A: Don't care, will google




This isn't trivia. Creating a new thread is expensive; so understanding the difference can make a huge difference in performance.

Saying "I can google this if I need to" is a cop-out: Yes, you can google if if you realize that it matters, but if you don't know the answer you're probably not going to realize that it matters.


I see what you're saying, but in practice I see no correlation between people with great recall of arcane functions and syntax and good developers.

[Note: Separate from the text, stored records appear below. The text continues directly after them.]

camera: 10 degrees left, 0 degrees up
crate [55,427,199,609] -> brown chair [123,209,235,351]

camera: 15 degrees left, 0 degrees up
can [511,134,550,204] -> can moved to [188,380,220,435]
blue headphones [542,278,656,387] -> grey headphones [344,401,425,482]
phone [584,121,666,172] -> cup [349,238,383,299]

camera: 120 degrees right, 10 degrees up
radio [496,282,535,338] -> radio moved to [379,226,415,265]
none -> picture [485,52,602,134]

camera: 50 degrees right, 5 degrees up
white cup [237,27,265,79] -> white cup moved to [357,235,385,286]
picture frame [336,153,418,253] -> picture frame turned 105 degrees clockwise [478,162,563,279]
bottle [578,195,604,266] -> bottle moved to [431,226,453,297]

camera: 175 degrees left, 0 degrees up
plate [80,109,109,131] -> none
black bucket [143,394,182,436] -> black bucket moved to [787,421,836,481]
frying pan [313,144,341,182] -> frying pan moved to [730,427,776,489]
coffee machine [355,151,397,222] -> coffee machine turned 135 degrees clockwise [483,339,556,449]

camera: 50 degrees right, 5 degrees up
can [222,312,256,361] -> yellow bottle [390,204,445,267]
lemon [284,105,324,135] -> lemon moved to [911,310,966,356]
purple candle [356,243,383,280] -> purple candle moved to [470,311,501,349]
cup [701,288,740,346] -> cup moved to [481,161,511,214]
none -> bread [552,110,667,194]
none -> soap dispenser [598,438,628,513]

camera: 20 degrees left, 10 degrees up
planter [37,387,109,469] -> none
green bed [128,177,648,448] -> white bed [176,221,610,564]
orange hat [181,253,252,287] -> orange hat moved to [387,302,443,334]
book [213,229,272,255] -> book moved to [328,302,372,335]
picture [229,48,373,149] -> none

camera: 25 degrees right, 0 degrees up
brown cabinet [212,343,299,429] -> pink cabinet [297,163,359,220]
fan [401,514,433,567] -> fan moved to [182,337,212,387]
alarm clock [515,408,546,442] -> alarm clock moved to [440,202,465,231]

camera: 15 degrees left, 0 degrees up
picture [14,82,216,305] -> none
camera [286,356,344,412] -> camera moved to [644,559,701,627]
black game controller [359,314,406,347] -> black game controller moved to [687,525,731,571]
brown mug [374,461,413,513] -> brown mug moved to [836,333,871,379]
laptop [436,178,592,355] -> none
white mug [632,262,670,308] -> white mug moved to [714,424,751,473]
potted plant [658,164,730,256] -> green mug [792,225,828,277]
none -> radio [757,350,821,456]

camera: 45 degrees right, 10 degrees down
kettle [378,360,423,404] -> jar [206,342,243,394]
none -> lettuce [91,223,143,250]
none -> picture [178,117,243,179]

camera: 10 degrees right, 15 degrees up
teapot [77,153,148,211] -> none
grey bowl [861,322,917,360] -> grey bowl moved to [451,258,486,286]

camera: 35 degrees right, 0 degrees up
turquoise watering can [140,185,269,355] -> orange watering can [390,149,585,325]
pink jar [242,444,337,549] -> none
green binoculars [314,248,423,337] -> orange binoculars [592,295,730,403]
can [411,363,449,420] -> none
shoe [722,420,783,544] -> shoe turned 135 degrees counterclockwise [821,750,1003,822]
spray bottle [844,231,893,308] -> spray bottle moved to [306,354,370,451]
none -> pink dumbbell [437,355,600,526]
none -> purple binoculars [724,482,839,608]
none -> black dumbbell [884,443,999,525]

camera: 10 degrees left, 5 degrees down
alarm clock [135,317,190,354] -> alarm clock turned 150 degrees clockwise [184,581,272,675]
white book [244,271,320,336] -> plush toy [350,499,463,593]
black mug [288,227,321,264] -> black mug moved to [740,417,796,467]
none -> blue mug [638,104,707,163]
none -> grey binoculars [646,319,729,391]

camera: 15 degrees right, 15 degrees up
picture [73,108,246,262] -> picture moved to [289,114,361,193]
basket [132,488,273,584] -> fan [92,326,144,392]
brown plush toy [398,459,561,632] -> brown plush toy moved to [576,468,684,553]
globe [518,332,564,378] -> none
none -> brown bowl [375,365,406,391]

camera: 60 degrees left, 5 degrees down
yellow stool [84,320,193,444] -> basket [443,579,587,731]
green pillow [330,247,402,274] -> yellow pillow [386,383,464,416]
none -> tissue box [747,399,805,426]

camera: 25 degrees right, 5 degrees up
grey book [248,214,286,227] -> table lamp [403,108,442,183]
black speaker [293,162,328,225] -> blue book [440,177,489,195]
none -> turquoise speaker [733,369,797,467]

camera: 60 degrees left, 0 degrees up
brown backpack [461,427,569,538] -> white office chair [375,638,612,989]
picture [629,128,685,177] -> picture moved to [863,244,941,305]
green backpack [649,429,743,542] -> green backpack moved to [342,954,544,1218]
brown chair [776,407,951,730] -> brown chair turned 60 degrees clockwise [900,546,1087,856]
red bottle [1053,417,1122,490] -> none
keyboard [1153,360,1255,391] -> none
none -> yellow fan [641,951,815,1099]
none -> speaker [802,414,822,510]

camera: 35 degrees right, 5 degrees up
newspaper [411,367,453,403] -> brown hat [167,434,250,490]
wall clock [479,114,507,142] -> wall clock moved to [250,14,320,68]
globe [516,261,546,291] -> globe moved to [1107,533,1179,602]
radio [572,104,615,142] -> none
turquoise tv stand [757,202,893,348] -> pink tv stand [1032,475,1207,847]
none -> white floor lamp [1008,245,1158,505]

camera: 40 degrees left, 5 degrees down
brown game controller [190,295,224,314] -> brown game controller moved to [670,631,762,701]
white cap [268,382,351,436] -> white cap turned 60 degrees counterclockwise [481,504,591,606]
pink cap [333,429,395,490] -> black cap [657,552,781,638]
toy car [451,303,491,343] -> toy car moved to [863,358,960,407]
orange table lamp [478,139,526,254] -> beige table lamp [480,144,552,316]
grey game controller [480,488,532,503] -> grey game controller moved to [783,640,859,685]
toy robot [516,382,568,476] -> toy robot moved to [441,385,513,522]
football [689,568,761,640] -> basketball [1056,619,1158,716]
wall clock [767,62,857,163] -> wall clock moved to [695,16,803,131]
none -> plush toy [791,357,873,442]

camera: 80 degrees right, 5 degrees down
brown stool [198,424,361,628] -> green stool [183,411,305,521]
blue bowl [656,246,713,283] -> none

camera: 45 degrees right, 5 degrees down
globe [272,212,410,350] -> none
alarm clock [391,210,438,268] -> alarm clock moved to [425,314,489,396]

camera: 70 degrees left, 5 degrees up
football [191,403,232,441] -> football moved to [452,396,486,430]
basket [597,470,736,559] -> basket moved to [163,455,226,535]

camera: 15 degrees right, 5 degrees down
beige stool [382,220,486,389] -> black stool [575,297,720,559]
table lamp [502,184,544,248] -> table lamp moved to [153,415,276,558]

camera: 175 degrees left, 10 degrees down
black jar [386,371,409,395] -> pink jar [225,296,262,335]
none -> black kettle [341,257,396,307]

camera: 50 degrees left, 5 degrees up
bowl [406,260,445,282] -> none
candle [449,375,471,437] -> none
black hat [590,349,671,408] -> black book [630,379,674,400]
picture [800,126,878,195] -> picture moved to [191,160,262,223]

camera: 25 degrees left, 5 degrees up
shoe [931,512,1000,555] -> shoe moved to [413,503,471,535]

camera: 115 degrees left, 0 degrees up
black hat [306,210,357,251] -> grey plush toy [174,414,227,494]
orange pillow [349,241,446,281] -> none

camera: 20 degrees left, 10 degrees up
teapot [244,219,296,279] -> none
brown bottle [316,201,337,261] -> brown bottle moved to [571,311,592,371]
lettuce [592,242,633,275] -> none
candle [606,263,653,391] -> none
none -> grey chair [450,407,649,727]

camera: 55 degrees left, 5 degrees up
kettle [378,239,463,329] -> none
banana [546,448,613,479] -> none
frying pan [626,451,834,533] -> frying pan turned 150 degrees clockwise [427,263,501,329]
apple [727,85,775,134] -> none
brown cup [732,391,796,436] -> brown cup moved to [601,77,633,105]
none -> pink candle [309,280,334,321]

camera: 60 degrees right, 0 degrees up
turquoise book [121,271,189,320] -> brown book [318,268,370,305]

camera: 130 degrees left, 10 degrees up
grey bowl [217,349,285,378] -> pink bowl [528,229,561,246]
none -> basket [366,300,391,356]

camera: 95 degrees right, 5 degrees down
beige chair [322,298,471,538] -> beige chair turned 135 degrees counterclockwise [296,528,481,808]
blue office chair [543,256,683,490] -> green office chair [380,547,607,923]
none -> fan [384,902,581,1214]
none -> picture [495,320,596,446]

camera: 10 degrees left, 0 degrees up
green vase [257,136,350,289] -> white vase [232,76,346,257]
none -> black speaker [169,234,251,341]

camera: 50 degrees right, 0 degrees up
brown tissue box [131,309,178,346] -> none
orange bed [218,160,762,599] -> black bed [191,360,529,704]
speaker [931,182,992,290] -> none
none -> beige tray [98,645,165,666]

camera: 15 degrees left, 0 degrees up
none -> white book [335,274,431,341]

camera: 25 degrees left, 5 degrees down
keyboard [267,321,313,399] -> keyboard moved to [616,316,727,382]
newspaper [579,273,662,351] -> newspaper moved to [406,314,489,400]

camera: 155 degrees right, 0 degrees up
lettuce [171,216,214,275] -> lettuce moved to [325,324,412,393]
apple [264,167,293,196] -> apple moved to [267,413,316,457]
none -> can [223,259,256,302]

And the question wasn't, "What's the difference between pulling a thread from the pool and spinning up a new one?" That's a pretty good question, if you're going to be doing programming with threads.


I don't have any meaningful statistics on this myself, but I always found this passage from The Jargon File interesting:

Another trait is probably even more important: the ability to mentally absorb, retain, and reference large amounts of ‘meaningless’ detail, trusting to later experience to give it context and meaning. A person of merely average analytical intelligence who has this trait can become an effective hacker, but a creative genius who lacks it will swiftly find himself outdistanced by people who routinely upload the contents of thick reference manuals into their brains.


The cost of someone trying to upload huge quantities of trivia is a failure to update when systems change. Consider the cost of creating and maintaining high quality comments vs readable code.


So I'll assume, since you think that "I can google this" is a cop-out, that you never hit up Google in real life to look up some obscure technical point about a function that you need to call once every couple months in your coding? You know every interface and implementation detail for every standard library call in your language of choice?

I call shenanigans.

In our profession trivia is useful and even extremely important to be able to keep in your head; however, it's all but useless as an interview filter unless it's highly targeted to a topic that the job description requires expert knowledge of.